Study shows early family and community support are essential to children's academic success
A new study found that as childhood stress increases, school performance and attitudes decrease in a strong and graded fashion. Similarly, children with increased family and community protective factors have improved outcomes in school. Findings from the study will be presented during the Pediatric Academic Societies (PAS) 2018 Meeting in Toronto.
Adverse childhood experiences (ACEs) are associated with poor outcomes in adults. However, the impact of ACEs on school performance and factors that may be protective are not well studied.
To conduct the study, a cross-sectional analysis of demographically weighted data from over 65,000 children, between the ages of six and 17 in the 2011/2012 National Survey of Children Health (NSCH) was performed.
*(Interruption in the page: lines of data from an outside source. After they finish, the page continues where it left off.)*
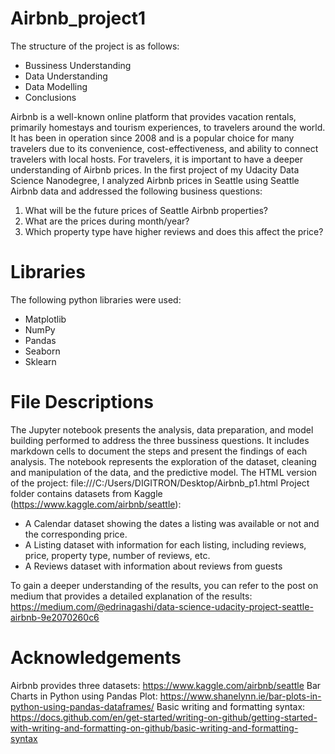# Airbnb_project1

The structure of the project is as follows:

- Bussiness Understanding
- Data Understanding
- Data Modelling
- Conclusions

Airbnb is a well-known online platform that provides vacation rentals, primarily homestays and tourism experiences, to travelers around the world. It has been in operation since 2008 and is a popular choice for many travelers due to its convenience, cost-effectiveness, and ability to connect travelers with local hosts. For travelers, it is important to have a deeper understanding of Airbnb prices. In the first project of my Udacity Data Science Nanodegree, I analyzed Airbnb prices in Seattle using Seattle Airbnb data and addressed the following business questions:
1. What will be the future prices of Seattle Airbnb properties?
2. What are the prices during month/year?
3. Which property type have higher reviews and does this affect the price?


# Libraries

The following python libraries were used:

- Matplotlib
- NumPy
- Pandas
- Seaborn
- Sklearn

# File Descriptions

The Jupyter notebook presents the analysis, data preparation, and model building performed to address the three bussiness questions. It includes markdown cells to document the steps and present the findings of each analysis. 
The notebook represents the exploration of the dataset, cleaning and manipulation of the data, and the predictive model. The HTML version of the project: file:///C:/Users/DIGITRON/Desktop/Airbnb_p1.html
Project folder contains datasets from Kaggle (https://www.kaggle.com/airbnb/seattle): 

- A Calendar dataset showing the dates a listing was available or not and the corresponding price.
- A Listing dataset with information for each listing, including reviews, price, property type, number of reviews, etc.
- A Reviews dataset with information about reviews from guests

To gain a deeper understanding of the results, you can refer to the post on medium that provides a detailed explanation of the results: https://medium.com/@edrinagashi/data-science-udacity-project-seattle-airbnb-9e2070260c6

# Acknowledgements

Airbnb provides three datasets: https://www.kaggle.com/airbnb/seattle
Bar Charts in Python using Pandas Plot: https://www.shanelynn.ie/bar-plots-in-python-using-pandas-dataframes/
Basic writing and formatting syntax: https://docs.github.com/en/get-started/writing-on-github/getting-started-with-writing-and-formatting-on-github/basic-writing-and-formatting-syntax
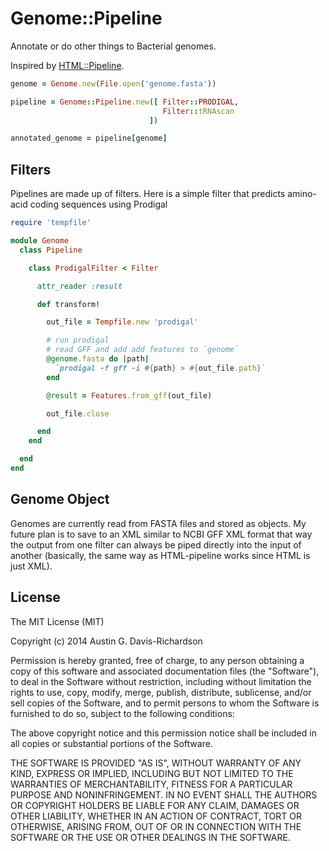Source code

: # Genome::Pipeline

Annotate or do other things to Bacterial genomes.

Inspired by [HTML::Pipeline](https://github.com/jch/html-pipeline).

```ruby
genome = Genome.new(File.open('genome.fasta'))

pipeline = Genome::Pipeline.new([ Filter::PRODIGAL,
                                  Filter::tRNAscan
                               ])

annotated_genome = pipeline[genome]
```

## Filters

Pipelines are made up of filters. Here is a simple filter that predicts
amino-acid coding sequences using Prodigal

```ruby
require 'tempfile'

module Genome
  class Pipeline

    class ProdigalFilter < Filter

      attr_reader :result

      def transform!

        out_file = Tempfile.new 'prodigal'

        # run prodigal
        # read GFF and add add features to `genome`
        @genome.fasta do |path|
          `prodigal -f gff -i #{path} > #{out_file.path}`
        end

        @result = Features.from_gff(out_file)

        out_file.close

      end
    end

  end
end
```

## Genome Object

Genomes are currently read from FASTA files and stored as objects. My future
plan is to save to an XML similar to NCBI GFF XML format that way the output
from one filter can always be piped directly into the input of another
(basically, the same way as HTML-pipeline works since HTML is just XML).

## License

The MIT License (MIT)

Copyright (c) 2014 Austin G. Davis-Richardson

Permission is hereby granted, free of charge, to any person obtaining a copy of
this software and associated documentation files (the "Software"), to deal in
the Software without restriction, including without limitation the rights to
use, copy, modify, merge, publish, distribute, sublicense, and/or sell copies of
the Software, and to permit persons to whom the Software is furnished to do so,
subject to the following conditions:

The above copyright notice and this permission notice shall be included in all
copies or substantial portions of the Software.

THE SOFTWARE IS PROVIDED "AS IS", WITHOUT WARRANTY OF ANY KIND, EXPRESS OR
IMPLIED, INCLUDING BUT NOT LIMITED TO THE WARRANTIES OF MERCHANTABILITY, FITNESS
FOR A PARTICULAR PURPOSE AND NONINFRINGEMENT. IN NO EVENT SHALL THE AUTHORS OR
COPYRIGHT HOLDERS BE LIABLE FOR ANY CLAIM, DAMAGES OR OTHER LIABILITY, WHETHER
IN AN ACTION OF CONTRACT, TORT OR OTHERWISE, ARISING FROM, OUT OF OR IN
CONNECTION WITH THE SOFTWARE OR THE USE OR OTHER DEALINGS IN THE SOFTWARE.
In the survey were nine ACE questions based on negative experiences, and graded questions on protective factors (PROs), including safe neighborhood, non-smoking environments and meals. School outcome measurements were attendance, homework completion and attitude towards school itself.
"Our study showed a strong correlation between childhood stresses and poor school performance," said Dr. Angelica Robles, one of the authors of the study. "Similarly, strong PRO scores revealed improved school outcomes. Primary care providers, clinicians and educators should consider screening for both ACEs and PROs in order to identify risks and strengths to guide treatment and referral."
Dr. Angelica Robles will present the abstract, "Associations of Adverse Childhood Experiences & Protective Factors with School Performance & Attitudes in School Age Children," during the PAS 2018 Meeting on Tuesday, May 8 at 9:45 a.m. EDT.